Portrait itself brought an agglomeration of previous acquisitions, having expanded its original customer relationship management system by purchasing Quadstone analytics in 2005 and Million Handshakes marketing automation in 2008. Their descendants are now modules within integrated Portrait suite, including Portrait Explorer (visualization), Miner (predictive modeling), Uplift (model-based treatment selection), Foundation (data access and integration), Dialogue (multi-step outbound campaigns), and Interaction Optimizer (real-time decisions).
Dialogue and Interaction Optimizer are closely linked, sharing a user interface for campaign definition and both using Foundation to connect with external systems. The interface, called HQ, lets marketers define a hierarchy of campaigns linked to multiple marketing activities, which in turn contain multiple channels and offers. Offers are linked to products, which have customer-level eligibility criteria.
Marketing activities have budgets and response forecasts, which can be set for the activity as a whole or for each channel / message combination (called a treatment). An activity can be assigned an activity type, priority, and scoring rule, which are used to prioritize recommendations during inbound interactions. Activities can also be associated with tasks assigned to the user or others.

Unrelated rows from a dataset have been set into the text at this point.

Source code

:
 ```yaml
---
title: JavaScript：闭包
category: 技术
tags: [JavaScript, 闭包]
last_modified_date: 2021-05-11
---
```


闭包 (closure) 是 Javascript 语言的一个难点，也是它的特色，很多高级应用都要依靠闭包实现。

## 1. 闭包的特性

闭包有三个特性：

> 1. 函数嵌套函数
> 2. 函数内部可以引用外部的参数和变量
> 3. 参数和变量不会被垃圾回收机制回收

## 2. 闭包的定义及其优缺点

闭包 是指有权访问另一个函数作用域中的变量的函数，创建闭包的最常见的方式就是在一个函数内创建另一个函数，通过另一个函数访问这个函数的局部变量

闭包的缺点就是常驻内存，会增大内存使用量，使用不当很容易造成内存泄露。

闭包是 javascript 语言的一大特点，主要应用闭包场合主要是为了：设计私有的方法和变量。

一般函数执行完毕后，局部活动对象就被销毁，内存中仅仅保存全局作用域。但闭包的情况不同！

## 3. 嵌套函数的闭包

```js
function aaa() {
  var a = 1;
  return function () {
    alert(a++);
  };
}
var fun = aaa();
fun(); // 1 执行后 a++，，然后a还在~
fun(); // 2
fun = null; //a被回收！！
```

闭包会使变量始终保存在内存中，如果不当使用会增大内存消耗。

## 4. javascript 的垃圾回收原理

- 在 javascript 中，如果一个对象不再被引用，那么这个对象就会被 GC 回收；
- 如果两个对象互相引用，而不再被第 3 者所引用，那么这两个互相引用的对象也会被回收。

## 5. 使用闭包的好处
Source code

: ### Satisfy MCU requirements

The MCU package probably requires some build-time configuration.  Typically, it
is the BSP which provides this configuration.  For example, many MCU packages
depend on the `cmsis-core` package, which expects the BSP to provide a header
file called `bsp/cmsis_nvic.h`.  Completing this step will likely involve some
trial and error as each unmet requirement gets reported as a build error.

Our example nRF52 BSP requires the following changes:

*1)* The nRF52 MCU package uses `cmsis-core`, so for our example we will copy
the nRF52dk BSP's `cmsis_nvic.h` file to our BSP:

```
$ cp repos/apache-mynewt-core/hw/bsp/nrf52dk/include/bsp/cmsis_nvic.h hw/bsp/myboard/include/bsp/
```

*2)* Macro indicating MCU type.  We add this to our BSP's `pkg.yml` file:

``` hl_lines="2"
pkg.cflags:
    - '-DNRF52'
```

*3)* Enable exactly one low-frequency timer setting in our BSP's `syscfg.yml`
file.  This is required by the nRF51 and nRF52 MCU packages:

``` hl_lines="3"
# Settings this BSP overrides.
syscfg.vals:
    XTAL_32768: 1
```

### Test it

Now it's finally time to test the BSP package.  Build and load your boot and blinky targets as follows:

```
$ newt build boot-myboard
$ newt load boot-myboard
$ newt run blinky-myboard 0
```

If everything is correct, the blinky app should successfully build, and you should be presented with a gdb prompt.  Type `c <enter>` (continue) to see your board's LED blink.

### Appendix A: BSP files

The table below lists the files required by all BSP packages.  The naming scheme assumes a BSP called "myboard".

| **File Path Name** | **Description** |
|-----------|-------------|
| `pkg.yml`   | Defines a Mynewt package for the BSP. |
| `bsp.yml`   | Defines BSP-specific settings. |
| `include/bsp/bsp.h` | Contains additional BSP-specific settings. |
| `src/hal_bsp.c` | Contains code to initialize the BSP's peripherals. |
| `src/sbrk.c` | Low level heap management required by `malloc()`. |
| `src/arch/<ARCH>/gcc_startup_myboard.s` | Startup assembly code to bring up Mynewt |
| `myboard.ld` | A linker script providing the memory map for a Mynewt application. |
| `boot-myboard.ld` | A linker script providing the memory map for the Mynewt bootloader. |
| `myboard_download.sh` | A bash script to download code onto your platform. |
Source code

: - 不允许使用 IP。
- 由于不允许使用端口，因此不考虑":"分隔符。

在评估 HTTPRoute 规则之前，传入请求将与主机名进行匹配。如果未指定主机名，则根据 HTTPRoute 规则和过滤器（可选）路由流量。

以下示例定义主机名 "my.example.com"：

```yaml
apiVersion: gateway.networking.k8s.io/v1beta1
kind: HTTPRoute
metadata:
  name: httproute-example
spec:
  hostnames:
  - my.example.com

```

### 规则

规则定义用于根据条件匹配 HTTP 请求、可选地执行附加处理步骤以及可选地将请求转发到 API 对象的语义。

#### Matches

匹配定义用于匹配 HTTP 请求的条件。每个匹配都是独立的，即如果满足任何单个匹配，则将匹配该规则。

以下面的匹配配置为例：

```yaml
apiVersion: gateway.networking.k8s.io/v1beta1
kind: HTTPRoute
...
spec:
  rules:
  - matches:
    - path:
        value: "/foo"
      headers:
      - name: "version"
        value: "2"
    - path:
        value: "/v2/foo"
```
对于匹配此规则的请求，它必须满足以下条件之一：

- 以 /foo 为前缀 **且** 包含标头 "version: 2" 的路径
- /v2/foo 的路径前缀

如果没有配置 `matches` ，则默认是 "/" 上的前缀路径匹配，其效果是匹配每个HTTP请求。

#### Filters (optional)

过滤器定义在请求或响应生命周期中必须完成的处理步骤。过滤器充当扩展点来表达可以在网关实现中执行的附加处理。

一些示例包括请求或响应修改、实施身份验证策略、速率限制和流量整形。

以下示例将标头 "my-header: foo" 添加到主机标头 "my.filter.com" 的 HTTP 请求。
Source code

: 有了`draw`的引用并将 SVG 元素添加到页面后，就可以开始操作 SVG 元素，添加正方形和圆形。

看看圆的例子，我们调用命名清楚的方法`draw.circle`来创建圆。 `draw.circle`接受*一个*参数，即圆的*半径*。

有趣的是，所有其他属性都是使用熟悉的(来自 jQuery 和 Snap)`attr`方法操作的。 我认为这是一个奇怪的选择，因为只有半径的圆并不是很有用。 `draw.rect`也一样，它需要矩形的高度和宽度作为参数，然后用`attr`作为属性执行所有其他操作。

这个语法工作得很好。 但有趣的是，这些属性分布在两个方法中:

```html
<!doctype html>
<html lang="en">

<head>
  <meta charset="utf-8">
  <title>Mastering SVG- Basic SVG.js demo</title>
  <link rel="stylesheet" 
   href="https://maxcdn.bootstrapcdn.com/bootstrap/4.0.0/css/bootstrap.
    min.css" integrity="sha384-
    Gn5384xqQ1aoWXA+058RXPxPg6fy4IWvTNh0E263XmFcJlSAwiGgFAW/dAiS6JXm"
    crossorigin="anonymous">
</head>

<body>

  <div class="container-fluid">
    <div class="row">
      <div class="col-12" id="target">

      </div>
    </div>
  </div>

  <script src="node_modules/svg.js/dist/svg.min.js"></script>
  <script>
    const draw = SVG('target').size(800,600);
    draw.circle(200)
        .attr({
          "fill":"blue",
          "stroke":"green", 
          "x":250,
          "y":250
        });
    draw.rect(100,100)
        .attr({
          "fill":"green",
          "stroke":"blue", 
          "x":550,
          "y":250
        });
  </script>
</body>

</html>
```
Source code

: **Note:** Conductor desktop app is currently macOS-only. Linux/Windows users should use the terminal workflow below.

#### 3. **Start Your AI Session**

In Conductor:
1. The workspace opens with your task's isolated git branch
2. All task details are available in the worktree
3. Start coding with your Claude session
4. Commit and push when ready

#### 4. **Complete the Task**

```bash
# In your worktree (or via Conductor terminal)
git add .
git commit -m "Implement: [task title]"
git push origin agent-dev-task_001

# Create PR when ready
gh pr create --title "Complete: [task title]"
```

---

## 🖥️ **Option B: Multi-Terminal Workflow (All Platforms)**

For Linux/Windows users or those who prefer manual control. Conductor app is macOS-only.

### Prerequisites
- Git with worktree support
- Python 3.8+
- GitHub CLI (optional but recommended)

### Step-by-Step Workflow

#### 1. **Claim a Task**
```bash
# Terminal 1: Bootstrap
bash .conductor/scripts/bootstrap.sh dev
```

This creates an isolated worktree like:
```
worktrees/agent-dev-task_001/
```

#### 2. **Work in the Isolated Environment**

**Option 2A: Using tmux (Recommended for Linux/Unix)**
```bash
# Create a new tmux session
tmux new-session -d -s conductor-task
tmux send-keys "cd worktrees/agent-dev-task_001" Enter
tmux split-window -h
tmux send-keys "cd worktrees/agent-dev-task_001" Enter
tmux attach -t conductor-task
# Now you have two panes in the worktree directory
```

HQ provides dashboards showing a campaign calendar, personal and delegated tasks, and results by campaign, offer, and channel. The dashboard can be extended to include external data.
Recommendations in IO are based on marketing activities. Each recommendation has audience and message definitions. The audience can be defined by any combination of static lists, dynamic selections, and scoring rules. Messages belong to a single channel and provide content in a channel-specific format. The content may be an actual message or a pointer interpreted by the touchpoint. IO provides a HTML generator to create messages. These can be personalized with data from the customer record. Messages can be linked to offers, although this is optional.
When IO receives a recommendation request, it checks against the audience and offer definitions of all active recommendations to identify those that are available to the current customer in the current situation. It sorts the options based on activity type, priority, and scoring results, which can be applied in whatever sequence the user defined during campaign setup. More advanced prioritization could be built into the scoring rules but requires a modeling specialist. After the recommendation is selected, it is sent back to the touchpoint for delivery.
Scoring models can be created and automatically updated within IO or imported from external systems. The self-updating models are less accurate than batch built models but make sense where conditions change quickly or very large numbers of models are needed. External models can be created in Portrait’s own modeling tools or with third party software. Scores are calculated within IO using current data.
IO recommendations are generally called by an external touchpoint but can also be embedded within a Dialogue campaign flow, used to generate outbound campaigns. Dialogue provides a drag-and-drop flow builder with a broad range of capabilities to manage data, direct data flows, send messages, and access social media. Campaigns can execute as batch processes or events triggered by database stored procedures. Other Pitney Bowes product offer additional features for database management, data quality, and message creation.
Both IO and Dialogue are available as on-premise software or hosted by Pitney Bowes. Pricing of IO is based on the database size and number of channels supported. It starts around $75,000 for a 100,000 row database for one channel for a perpetual on-premise license. The system has fewer than 50 installations.